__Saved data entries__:

<<<<

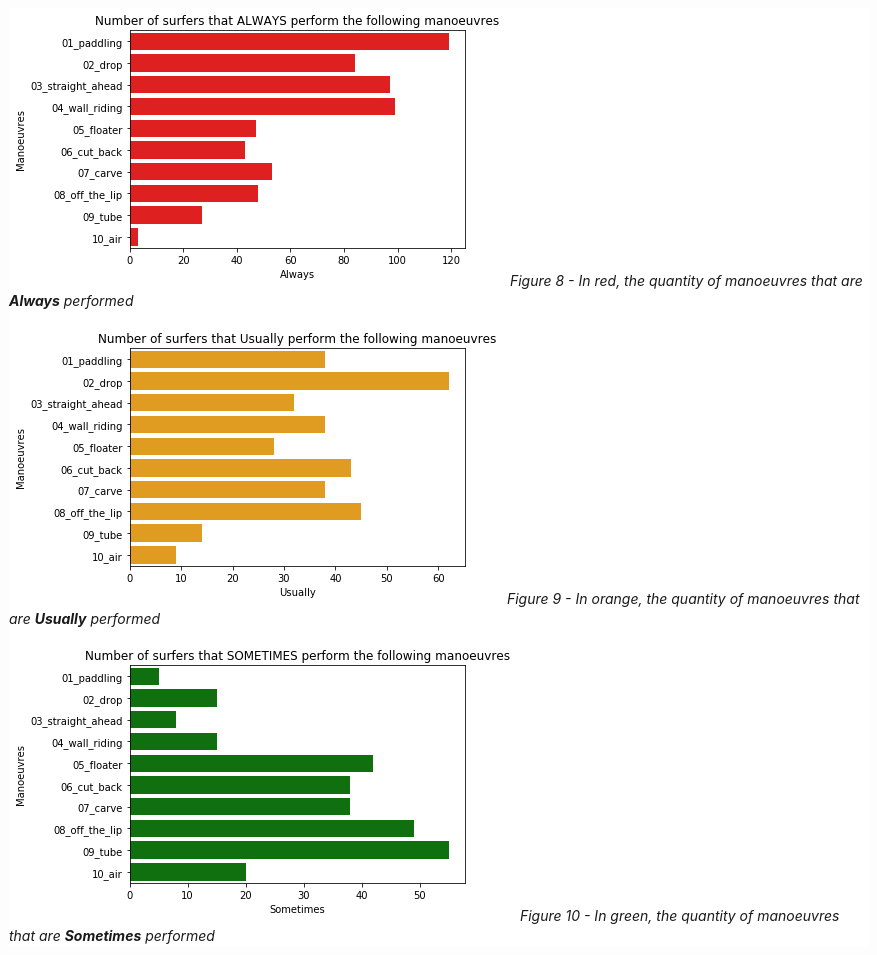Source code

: ![always](always.png)
*Figure 8 - In red, the quantity of manoeuvres that are **Always** performed*

![usually](usually.png)
*Figure 9 - In orange, the quantity of manoeuvres that are **Usually** performed*

![sometimes](sometimes.png)
*Figure 10 - In green, the quantity of manoeuvres that are **Sometimes** performed*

>>>>

Could you copy exactly the lines from the one containing "are **Usually** performed*" through the end of the records above, and nothing more?

*Figure 9 - In orange, the quantity of manoeuvres that are **Usually** performed*

![sometimes](sometimes.png)
*Figure 10 - In green, the quantity of manoeuvres that are **Sometimes** performed*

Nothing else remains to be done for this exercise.